PIO works as follows. The PIO library is initialized and information is provided about the method (serial netcdf, parallel netcdf, or binary data), and the number of desired IO processors and their layout. The IO parameters define the set of processors that are involved in the IO. This can be as few as one and as many as all available processors. The data, data name and data decomposition are also provided to PIO. Data is written through the PIO interface in the model specific decomposition. Inside PIO, the data is rearranged into a block decomposition on the IO processors and the data is then written serially using netcdf or in parallel using pnetcdf. There are several namelist options to control PIO functionality. Refer to the Parallel I/O (PIO) control variables in the env_run namelist documentation for details.

There are several benefits associated with using PIO. First, even with serial netcdf, the memory use can be significantly decreased because the global arrays are decomposed across the IO processors and written in chunks serially. This is critical as CESM runs at higher resolutions where global arrays need to be minimized due to memory availability. Second, pnetcdf can be turned on transparently potentially improving the IO performance. Third, PIO parameters such as the number of IO tasks and their layout can be tuned to reduce memory and optimize performance on a machine by machine basis. Fourth, the standard global gather and write or read and global scatter can be recovered by setting the number of io tasks to 1 and using serial netcdf.

CESM uses the serial netcdf implementation of PIO and pnetcdf is turned off in PIO by default.
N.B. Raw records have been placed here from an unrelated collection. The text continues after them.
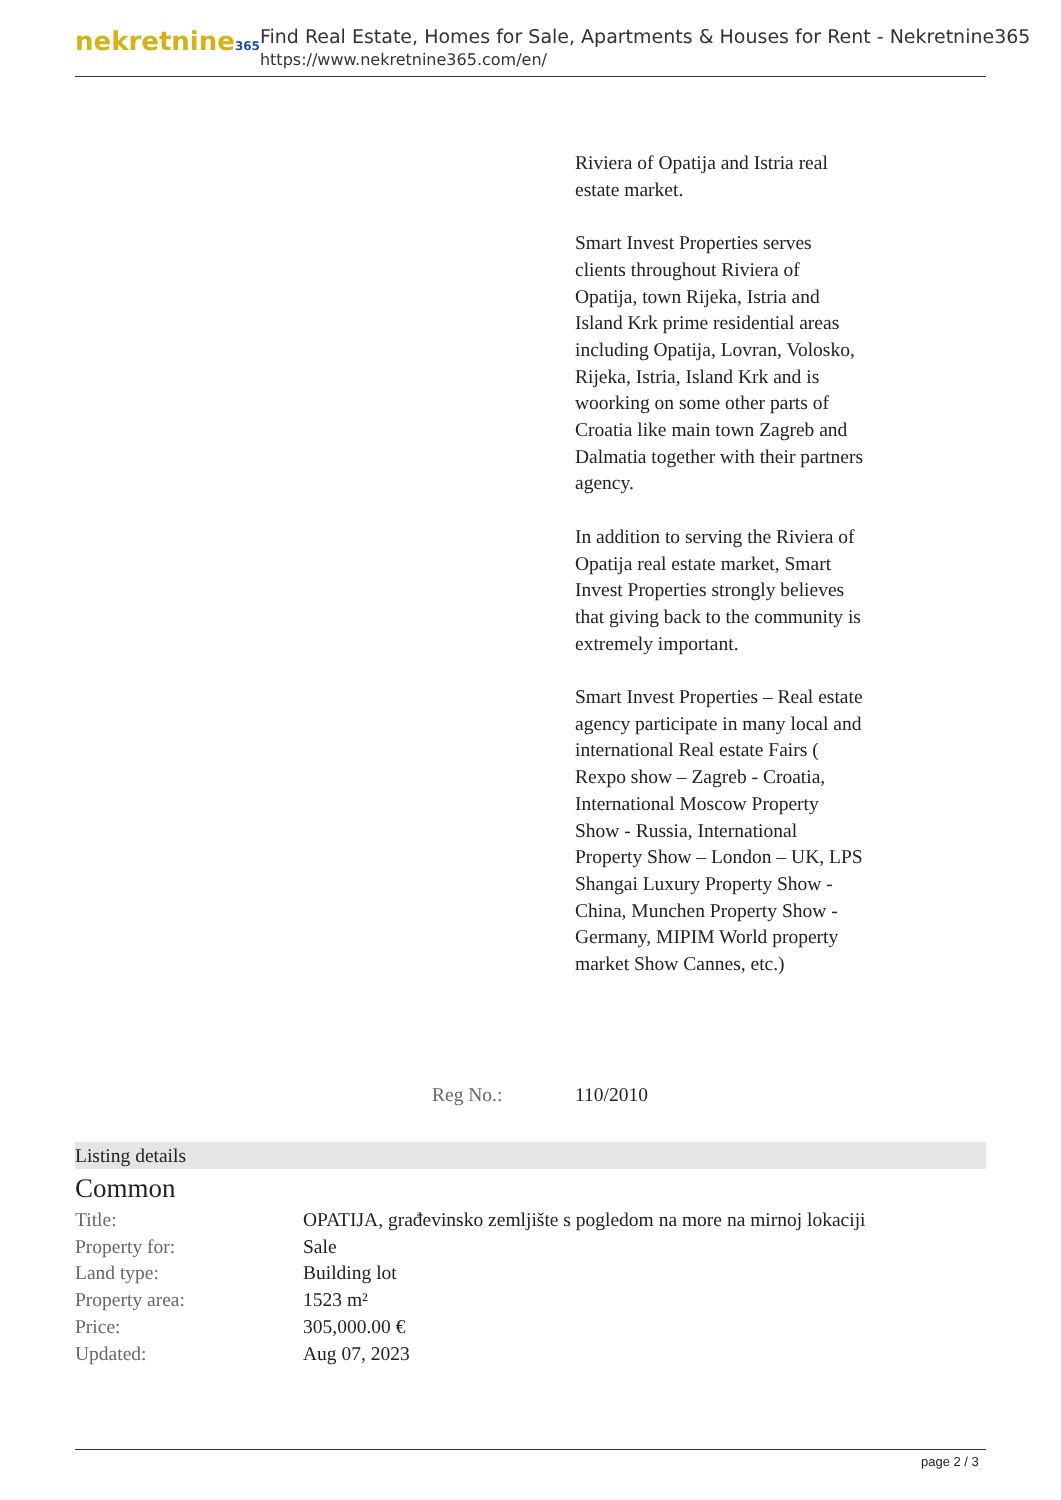nekretnine365
Find Real Estate, Homes for Sale, Apartments & Houses for Rent - Nekretnine365
https://www.nekretnine365.com/en/
Riviera of Opatija and Istria real estate market.
Smart Invest Properties serves clients throughout Riviera of Opatija, town Rijeka, Istria and Island Krk prime residential areas including Opatija, Lovran, Volosko, Rijeka, Istria, Island Krk and is woorking on some other parts of Croatia like main town Zagreb and Dalmatia together with their partners agency.
In addition to serving the Riviera of Opatija real estate market, Smart Invest Properties strongly believes that giving back to the community is extremely important.
Smart Invest Properties – Real estate agency participate in many local and international Real estate Fairs ( Rexpo show – Zagreb - Croatia, International Moscow Property Show - Russia, International Property Show – London – UK, LPS Shangai Luxury Property Show - China, Munchen Property Show - Germany, MIPIM World property market Show Cannes, etc.)
Reg No.: 110/2010
Listing details
Common
| Title: | OPATIJA, građevinsko zemljište s pogledom na more na mirnoj lokaciji |
| Property for: | Sale |
| Land type: | Building lot |
| Property area: | 1523 m² |
| Price: | 305,000.00 € |
| Updated: | Aug 07, 2023 |
page 2 / 3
Several components provide namelist inputs that allow use of pnetcdf in PIO. To use pnetcdf, a pnetcdf library (like netcdf) must be available on the local machine and PIO pnetcdf support must be turned on when PIO is built. This is done as follows

  1. Locate the local copy of pnetcdf. We recommend version 1.3.1 (1.2.0 or newer is required)

  2. Set PNETCDF_PATH in the Macros file to the directory of the pnetcdf install (ie. /contrib/pnetcdf1.3.1/).

  3. Run the clean_build script if the model has already been built.

  4. Run the build script to rebuilt pio and the full CESM system.

  5. Change component IO namelist settings to pnetcdf and set appropriate IO tasks and layout.

There is an ongoing effort between CESM, pio developers, pnetcdf developers and hardware vendors to understand and improve the IO performance in the various library layers. To learn more about pio, see the pio documentation.